Holden felt a punch of dread in his gut.
“That sounds bad.”
“It wouldn’t be good. Come on. If we’re going to do this, we need to stay ahead of them.”
The halls and passages widened and narrowed, meeting and falling away from each other like blood vessels of some massive organism. Holden’s suit lights seemed almost lost in the vast darkness, and the blue firefly flickers came in waves and vanished again. Along the way they passed more of the metallic blue insectlike constructs.
“What are these?” Holden asked, pointing to an especially large and dangerous-looking model as they passed it.
“Whatever they need to be,” Miller replied without turning around.
“Oh, great, so we’re back to inscrutable, are we?”
Miller spun around, a worried look on his face, and blinked out of existence. Holden turned.
Far across the huge room, a form was coming out of the tunnel. Holden had seen similar armor before. A Martian marine’s powered armor was made of equal parts efficiency and threat.
There was no escaping it. Anyone in those suits could run him down without trying. Holden switched his suit to an open frequency.
“Hey! I’m right here. Let’s talk about this,” he said, then started to walk toward the group. As one, all eight marines raised their right arms and opened fire. Holden braced himself for death even while part of his mind knew that he shouldn’t have time to brace for death. At the distance they were, the rounds from their high-velocity guns would be hitting in a fraction of a second. He’d be dead long before the sound of the shots reached him.
He heard the rapid and deafening buzzsaw sound of the guns firing, but nothing hit him.
A diffuse cloud of gray formed in front of the marines. When the firing finally stopped, the cloud drifted away toward the walls of the room. Bullets.
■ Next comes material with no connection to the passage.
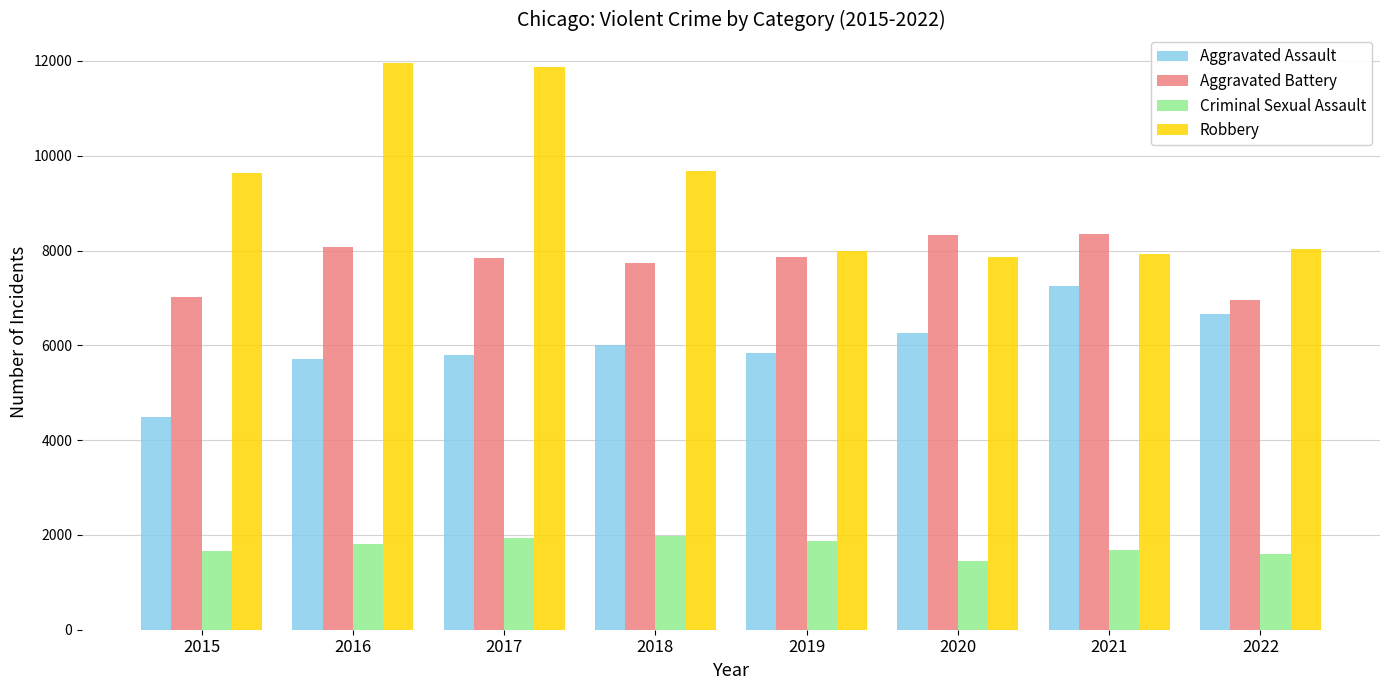

At which label does Aggravated Assault reach its peak?

2021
They’d stopped centimeters from the gun barrels, and were now being drawn away just like the objects outside the station.
The marines broke into a fast run across the room, and Holden tried to scramble away. They were beautiful in their way, the lethal power of the suits harnessed by years of training to make their movements seem like a dance. Even without their weapons, they could tear him limb from limb. One punch from that armor would break all the bones he had and change his viscera to a thin slurry. His only chance was to outrun them, and he couldn’t outrun them.